Terzibaşı’nın Kerkük matbuat tarihi adlı kitabında Kerkük’te ilk basımevi kuruluşundan 1985 yılına değin yüzyıllık süre boyunca kurulan basımevleri ve yayınlanan gazete dergi ve kitapların kronolojisi bulunmaktadır. Basımevlerinin tarihçesi eşliğinde, çalıştırılan makinelerin türleri çalışma sistemi, kullanılan gereçler, yöneticileri ve arada bastırılan eserler gösterilmekte.

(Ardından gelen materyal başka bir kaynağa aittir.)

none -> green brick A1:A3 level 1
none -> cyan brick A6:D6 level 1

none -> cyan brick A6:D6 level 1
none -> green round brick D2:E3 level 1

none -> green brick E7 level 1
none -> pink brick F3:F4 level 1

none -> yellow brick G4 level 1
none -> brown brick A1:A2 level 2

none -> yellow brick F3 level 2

Basın alanına, gelince gazete ve dergilerin ilk sayılarının çıkışı günü, yönetenler, durdurma ve yahut kapanışının sayı numarası, günü ve nedeni, çalışma süresi ve izlediği yön, yazarların tutumu, gazetenin tirajı ve seviyesi, aksaklıklar yayın organının tutumuna karşı halkın ve yazarların tepkisi. Tüm bunlar, yayınlanan yazılardan yapılan alıntılarla belgelenmekte ve pekiştirilmekte.

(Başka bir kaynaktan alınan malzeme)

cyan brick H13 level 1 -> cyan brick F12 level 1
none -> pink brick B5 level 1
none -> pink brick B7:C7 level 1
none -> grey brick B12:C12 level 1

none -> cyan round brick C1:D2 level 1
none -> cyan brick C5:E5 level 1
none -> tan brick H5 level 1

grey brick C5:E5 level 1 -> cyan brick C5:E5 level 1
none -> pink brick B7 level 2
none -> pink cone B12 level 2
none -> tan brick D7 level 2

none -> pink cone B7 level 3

Son olarak Ata Terzibaşı, üstadımızın çok kuvvetli bir makale yazarı olduğunu Arapça yazarken, birinci sınıf bir kâtip olduğunu kaydetmek yerinde olur.
Irak Türkmen Kültürüne ve Sanatını yapmış olduğu hizmetlerinden dolayı, Merkeze Azerbaycan’da bulunan “VEKTOR” Uluslar arası İlim Merkezi tarafından 2007 yılında Fahri Doktora payesi ile ödüllendirildi.
2008 yılının ilk gününde Türk Dünyası Yazarlar ve Sanatçılar Vakfı tarafından her yıl dağıtılan Türk dünyası hizmet ödüllerine Irak Türkmen edebiyatı ve kültürüne yapmış olduğu hizmetlerinden dolayı bu yıl Ata Terzibaşı ödüle layık görüldü.